«No al M5S, ma il Pd non basta» Gentiloni: servono nuovi alleati
Minniti e Martina in campo con molti dubbi Sabato il congresso al via
«L’alleanza con il M5S? No. A maggior ragione dopo la prova di questi primi mesi di governo. Se la coalizione giallo-verde dovesse collassare si torna alle elezioni». Paolo Gentiloni, a qualche mese di distanza dal niet pronunciato da Matteo Renzi in tv da Fabio Fabio all’alleanza con il M5s, vuole fugare ogni dubbio dal tavolo del dibattito interno ai dem. Anche per togliere un’arma ai renziani avversari di Nicola Zingaretti, da lui sostenuto in vista dell’imminente congresso del Pd, accusato nelle scorse settimane di mirare appunto ad un’alleanza futura con il M5s. Sul palco con Gentiloni, al Tempio di Adriano a Roma a presentare il suo libro “La sfida impopulista. Da dove ripartire per tornare a vincere”, c’è anche il fondatore del Pd Walter Veltroni. Entrambi rivendicano l’originaria vocazione maggioritaria, ma riveduta e corretta in un sistema politico non più bipolare e con una legge elettorale proporzionale. Tradotto: non rinunciare alla vocazione maggioritaria, almeno come aspirazione, ma il Pd da solo non basta più. Gentiloni fa anche una stima numerica delle possibilità, se va bene: 20, 25%. Serve evidentemente qualcosa di più grande.
Da parte sua Veltroni evoca «un grande movimento democratico». E va giù duro con il “suo” Pd: «È occupato da correnti e personalismi - dice senza tanti giri di parole -. Se il partito avesse convocato le manifestazioni di Roma e di Torino forse non avrebbe portato in piazza così tanta gente». Mentre Gentiloni immagina piuttosto una grande «alleanza» per «una nuova vocazione maggioritaria». Un’alleanza ancora tutta da costruire - avverte l’ex premier - con qualcosa che ancora non c’è ma di cui si sono viste le avvisaglie nella manifestazione di Torino pro Tav: «Qualcosa di simile al partito che abbiamo fatto in passato può uscire fuori nel prossimo periodo. Mettere insieme la sinistra riformista e moderata, la sinistra radicale, il mondo ambientalista». E di questa alleanza tutta da costruire Gentiloni si candida di fatto ad essere il candidato premier alle prossime elezioni («Io segretario? Attualmente Zingaretti è l’unica candidatura robusta in campo. Io darò una mano, mi piacerebbe lavorare al tessuto delle alleanze che deve crescere nel Paese»).
D’altra parte che il Pd da solo non basta più, quasi fosse un brand ormai usurato e poco attraente, è convinzione anche di altri big dem che si stanno per schierare diversamente da Gentiloni in vista del congresso: Carlo Calenda, con Marco Minniti, parla chiaramente da settimane della necessità di sciogliere il Pd per fondare un Fronte repubblicano contro i populisti al governo: e Matteo Renzi, anche lui con Minniti, è già passato ai fatti fondando all’ultima Leopolda i Comitati di azione civica: una sorta di resistenza democratica e civile che si rivolge direttamente ai cittadini bypassando il “carrozzone” Pd.
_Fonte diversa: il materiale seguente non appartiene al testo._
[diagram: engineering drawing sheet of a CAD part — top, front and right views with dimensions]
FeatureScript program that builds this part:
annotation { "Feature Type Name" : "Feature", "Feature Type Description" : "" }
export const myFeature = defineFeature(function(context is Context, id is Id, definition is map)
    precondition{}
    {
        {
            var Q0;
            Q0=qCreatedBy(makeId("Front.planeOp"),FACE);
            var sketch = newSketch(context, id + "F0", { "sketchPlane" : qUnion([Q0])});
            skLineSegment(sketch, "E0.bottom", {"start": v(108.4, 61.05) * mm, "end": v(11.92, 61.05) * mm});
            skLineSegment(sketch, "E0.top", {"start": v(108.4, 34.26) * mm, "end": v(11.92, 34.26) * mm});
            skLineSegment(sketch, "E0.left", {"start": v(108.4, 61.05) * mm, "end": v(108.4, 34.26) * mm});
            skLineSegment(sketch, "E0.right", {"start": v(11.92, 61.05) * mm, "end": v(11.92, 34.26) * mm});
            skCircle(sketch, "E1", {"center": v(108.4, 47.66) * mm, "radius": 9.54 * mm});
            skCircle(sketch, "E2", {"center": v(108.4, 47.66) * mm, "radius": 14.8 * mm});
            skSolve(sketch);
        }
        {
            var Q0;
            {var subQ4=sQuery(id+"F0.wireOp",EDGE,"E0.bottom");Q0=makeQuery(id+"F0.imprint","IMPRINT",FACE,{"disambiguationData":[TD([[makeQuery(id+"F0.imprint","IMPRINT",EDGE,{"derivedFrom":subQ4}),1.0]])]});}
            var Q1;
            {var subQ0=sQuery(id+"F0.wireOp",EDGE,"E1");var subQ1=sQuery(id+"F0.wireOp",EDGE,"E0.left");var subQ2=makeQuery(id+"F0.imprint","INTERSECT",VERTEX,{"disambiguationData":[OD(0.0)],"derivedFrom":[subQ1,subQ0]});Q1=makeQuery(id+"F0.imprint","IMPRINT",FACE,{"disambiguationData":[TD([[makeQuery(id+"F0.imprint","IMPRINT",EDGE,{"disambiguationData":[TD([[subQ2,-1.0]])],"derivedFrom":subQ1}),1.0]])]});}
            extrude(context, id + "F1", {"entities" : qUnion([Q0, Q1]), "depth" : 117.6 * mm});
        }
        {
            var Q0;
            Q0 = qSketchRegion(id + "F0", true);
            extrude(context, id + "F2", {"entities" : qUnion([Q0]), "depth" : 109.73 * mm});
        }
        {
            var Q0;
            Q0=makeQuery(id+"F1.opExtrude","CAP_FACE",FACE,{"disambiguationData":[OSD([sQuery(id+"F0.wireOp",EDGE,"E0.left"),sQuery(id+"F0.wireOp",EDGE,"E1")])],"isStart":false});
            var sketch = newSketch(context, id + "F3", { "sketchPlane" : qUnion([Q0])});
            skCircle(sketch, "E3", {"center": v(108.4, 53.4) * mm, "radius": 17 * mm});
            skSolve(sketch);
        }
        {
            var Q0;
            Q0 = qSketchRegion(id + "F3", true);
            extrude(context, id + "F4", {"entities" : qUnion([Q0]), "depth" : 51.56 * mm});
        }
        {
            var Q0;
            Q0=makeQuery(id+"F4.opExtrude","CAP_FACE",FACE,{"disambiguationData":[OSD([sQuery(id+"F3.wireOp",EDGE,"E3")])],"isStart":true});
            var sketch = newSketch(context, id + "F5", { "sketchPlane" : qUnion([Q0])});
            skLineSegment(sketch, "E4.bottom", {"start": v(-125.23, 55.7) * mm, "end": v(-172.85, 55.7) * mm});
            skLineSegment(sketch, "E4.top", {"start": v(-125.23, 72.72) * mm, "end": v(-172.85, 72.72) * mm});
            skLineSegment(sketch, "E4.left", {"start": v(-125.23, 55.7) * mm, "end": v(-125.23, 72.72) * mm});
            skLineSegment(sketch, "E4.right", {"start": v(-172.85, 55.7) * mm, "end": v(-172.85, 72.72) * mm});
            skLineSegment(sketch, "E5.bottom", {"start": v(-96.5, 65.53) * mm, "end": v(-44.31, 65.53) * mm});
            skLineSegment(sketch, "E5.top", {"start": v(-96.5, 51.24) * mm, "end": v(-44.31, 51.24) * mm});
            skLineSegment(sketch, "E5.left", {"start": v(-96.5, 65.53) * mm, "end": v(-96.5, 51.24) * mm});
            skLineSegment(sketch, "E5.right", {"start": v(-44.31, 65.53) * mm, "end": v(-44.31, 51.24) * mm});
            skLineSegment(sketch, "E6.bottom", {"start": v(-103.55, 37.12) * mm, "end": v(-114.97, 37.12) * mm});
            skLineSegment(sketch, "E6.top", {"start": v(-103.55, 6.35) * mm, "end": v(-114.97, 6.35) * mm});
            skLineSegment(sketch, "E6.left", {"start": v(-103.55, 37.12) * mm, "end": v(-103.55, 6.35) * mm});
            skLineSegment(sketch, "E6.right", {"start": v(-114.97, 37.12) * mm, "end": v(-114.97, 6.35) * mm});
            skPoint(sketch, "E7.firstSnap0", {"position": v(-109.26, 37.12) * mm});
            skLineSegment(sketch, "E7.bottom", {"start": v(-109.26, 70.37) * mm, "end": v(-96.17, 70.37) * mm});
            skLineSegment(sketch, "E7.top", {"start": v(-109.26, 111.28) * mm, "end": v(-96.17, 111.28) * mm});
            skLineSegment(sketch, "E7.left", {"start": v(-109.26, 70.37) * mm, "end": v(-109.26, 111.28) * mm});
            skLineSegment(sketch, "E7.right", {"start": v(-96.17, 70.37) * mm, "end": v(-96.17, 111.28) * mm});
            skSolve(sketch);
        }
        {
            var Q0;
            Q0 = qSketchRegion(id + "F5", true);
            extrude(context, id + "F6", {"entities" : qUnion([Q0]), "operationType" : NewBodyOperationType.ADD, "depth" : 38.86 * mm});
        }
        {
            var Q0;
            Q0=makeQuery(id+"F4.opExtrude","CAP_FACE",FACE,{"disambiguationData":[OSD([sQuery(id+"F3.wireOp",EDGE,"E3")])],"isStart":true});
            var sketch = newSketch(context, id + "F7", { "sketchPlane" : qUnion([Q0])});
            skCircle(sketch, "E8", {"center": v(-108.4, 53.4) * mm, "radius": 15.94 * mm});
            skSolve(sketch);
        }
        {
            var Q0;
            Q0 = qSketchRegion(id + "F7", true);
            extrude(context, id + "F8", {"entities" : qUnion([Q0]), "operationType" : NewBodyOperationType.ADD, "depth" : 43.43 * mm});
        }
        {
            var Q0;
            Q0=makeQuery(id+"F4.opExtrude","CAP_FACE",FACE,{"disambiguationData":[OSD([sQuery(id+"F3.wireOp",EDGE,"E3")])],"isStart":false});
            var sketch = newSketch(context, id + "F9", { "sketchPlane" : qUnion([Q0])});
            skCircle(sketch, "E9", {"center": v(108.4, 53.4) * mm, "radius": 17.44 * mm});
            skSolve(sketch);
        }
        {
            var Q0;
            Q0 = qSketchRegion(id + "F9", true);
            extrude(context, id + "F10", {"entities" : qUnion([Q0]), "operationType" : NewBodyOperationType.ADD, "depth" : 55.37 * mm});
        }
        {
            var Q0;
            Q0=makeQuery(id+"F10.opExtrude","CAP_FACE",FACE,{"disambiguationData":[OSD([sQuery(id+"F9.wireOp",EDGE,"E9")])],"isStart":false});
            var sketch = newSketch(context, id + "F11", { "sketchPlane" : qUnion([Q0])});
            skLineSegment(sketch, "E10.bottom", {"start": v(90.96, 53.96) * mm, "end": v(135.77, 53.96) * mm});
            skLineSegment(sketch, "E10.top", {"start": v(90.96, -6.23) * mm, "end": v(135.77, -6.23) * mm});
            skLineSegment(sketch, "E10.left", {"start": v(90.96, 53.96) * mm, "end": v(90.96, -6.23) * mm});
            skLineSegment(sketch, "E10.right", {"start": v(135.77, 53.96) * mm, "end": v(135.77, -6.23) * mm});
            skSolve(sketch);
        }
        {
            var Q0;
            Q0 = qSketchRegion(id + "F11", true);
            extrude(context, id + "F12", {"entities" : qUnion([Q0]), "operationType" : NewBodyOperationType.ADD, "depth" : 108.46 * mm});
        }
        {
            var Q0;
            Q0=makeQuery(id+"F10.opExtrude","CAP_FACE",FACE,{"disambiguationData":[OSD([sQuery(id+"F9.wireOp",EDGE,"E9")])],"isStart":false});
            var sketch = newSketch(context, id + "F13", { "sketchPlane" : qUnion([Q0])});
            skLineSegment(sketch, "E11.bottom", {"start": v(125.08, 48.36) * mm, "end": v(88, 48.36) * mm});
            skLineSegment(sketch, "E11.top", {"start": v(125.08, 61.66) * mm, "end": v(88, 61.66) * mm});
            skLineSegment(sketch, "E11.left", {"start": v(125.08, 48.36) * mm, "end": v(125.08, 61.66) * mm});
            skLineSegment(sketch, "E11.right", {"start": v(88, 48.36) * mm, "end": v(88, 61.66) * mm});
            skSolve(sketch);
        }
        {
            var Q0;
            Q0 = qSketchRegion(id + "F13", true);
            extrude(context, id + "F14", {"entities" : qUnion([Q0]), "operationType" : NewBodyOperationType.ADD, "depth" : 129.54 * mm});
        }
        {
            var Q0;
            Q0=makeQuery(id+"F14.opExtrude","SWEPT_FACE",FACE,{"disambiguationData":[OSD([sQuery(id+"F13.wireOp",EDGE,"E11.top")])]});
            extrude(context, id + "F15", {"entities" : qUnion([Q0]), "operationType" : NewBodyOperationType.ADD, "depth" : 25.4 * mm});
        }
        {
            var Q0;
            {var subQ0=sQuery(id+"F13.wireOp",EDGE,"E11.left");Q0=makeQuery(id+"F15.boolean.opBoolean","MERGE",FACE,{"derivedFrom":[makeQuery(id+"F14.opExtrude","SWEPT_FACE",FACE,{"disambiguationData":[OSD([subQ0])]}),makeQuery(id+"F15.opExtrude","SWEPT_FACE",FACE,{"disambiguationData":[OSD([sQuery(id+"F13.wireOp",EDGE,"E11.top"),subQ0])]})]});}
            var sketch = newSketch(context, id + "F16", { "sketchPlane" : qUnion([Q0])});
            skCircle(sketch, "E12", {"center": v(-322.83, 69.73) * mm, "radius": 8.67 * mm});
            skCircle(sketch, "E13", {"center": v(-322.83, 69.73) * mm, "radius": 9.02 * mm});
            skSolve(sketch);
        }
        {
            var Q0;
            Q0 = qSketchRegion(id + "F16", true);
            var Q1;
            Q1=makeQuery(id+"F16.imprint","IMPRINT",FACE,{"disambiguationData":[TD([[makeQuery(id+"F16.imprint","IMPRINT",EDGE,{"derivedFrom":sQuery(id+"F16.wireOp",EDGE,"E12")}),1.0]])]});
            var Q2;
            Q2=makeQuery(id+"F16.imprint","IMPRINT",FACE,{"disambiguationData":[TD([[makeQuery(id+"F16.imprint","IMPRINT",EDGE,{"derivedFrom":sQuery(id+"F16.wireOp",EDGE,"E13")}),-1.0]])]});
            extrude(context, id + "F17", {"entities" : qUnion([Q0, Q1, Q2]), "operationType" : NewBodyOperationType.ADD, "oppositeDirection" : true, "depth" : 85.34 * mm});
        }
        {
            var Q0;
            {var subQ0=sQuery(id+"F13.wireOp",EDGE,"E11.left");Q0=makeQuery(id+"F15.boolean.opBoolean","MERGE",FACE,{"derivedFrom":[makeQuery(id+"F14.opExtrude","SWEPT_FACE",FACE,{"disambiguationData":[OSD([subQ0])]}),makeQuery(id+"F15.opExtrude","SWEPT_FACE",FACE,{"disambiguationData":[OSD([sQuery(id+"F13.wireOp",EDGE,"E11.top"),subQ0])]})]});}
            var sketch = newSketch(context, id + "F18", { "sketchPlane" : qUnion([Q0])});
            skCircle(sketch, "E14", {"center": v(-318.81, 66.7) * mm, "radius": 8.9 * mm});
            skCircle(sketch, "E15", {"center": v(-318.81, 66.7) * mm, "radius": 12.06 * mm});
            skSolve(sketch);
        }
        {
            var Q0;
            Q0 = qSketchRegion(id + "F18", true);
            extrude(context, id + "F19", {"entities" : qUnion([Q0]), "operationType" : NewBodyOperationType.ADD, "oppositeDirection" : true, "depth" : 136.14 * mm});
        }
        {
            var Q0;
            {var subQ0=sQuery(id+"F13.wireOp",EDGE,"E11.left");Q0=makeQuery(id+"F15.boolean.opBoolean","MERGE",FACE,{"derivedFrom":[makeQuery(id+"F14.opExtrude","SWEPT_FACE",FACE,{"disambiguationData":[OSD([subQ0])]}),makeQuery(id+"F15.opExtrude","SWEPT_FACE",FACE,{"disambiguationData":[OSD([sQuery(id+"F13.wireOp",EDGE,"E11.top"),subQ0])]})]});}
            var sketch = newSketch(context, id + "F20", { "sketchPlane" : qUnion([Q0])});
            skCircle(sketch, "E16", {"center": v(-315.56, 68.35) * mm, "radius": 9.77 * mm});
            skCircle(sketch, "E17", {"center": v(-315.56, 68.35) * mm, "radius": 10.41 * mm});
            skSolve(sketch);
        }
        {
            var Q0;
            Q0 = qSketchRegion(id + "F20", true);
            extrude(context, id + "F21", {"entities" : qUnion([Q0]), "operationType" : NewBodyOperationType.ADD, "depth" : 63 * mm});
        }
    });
Se questo è il pensiero dominante dei big sul partito, si capisce la reticenza a scendere in campo contro Zingaretti (per fare che cosa, e con che peso politico?) da parte degli altri candidati fin qui ufficiosi, tutti in prima fila ieri al Tempio di Adriano: il segretario uscente Maurizio Martina, che (forse?) scioglierà la riserva dopo l’assemblea di sabato che avvierà formalmente il congresso; e l’ex ministro degli Interni Minniti, che (forse?) darà l’annuncio previsto dai suoi sostenitori già per martedì - nella giornata di oggi. Ma i dubbi dell’ex responsabile del Viminale sono ancora molti e riguardano soprattutto la qualità del sostegno del mondo renziano, dal momento che alcunidirigentidirilievo(comeGraziano Delrio e Matteo Orfini) sono pronti a schierarsi con Martina. Ad ogni modo tra i sostenitori di Minniti è tutto pronto, a cominciare dal manifesto congressuale scritto anche con l’aiuto di Calenda per la parte economica. Sui temi del lavoro e della politica industriale i riferimenti minnitiani sono le posizioni pubbliche e gli scritti del segretario della Fim Cisl Marco Bentivogli, che tuttavia non ha voluto essere coinvolto in modo diretto per rispetto dell’autonomia sindacale a cui tiene molto.